Es geht bei pappawanis block nicht direkt um effizienz, sondern darum, dass das eine iplementierung des siebes des erath...
ist während dein Code dies nicht ist.

du verwendest zur untersuchung ob eine Zahl eine Primzahl ist die modulo Operation.


eine SChleife in einer Schleife muss nicht umbedingt langsamer sein. 

Wenn ich z.B. mit deinm Algorithmus die schleifendurchläufe Zähle komme ich für n = 40 also alle ZAhlen bis 40 auf ueber 300 schleifen durchläufe, während bei pappas version die innerer SChleife nur 34 mal ausgeführt wird.

Das spricht für eine effizientere implementierung als deine ( DIe ich erhlich gesagt bis jetzt nicht verstanden habe).


----------



## m4libu17 (1. Dez 2012)

wenn ich mir das so ansehe fällt der unterschied langsam auf ... 

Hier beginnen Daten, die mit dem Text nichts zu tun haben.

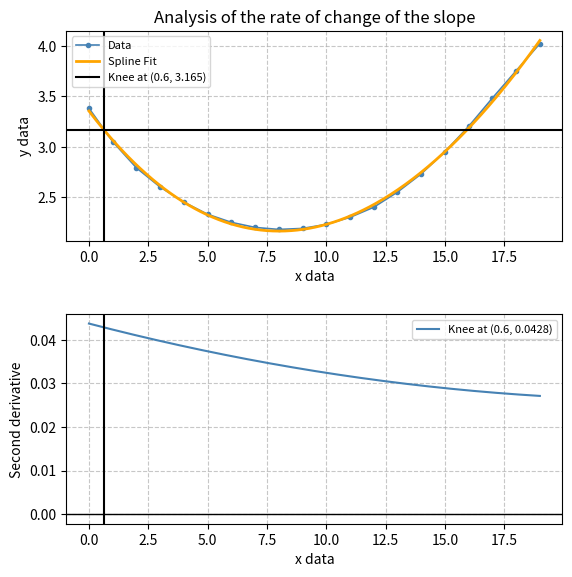

True or false: there are more than 2 points higher than both neighbors.

False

bei meinem Algorithmus wird jede (bzw jede zweite) zahl geprüft,
während bei pappawinni alle vielfachen einer bereits gefundenen Primzahl einfach übersprungen werden ... dass war eigentlich das was ich versucht habe... erfolglos

in diesem sinne danke ich euch für eure (erfolgreiche) Hilfe und dafür dass ihr mir meine fragen beantwprtet habt


----------



## pappawinni (1. Dez 2012)

printf ist halt gerade eben für die formatierte Ausgabe, aber das kannst du ja selbst googlen, oder?

in Kurzform:
der erste Parameter von printf ist der auszugebende Text, wobei Platzhalter eingebaut werden können.
Solche Platzhalter beginnen mit dem %-Zeichen..
"%20d" bedeutet halt, dass hier eine Zahl rechtsbündig in 20 Zeichen eingesetzt ausgegeben werden soll.
Für einzusetzende Werte müssen dann auch entsprechende Parameter in der erforderlichen Reihenfolge angegeben werden. 
"%n" wäre eine Zeilenvorschub, wofür natürlich kein Parameter erforderlich ist.

Für weitere Erläuterungen hab ich jetzt leider keine Zeit.


----------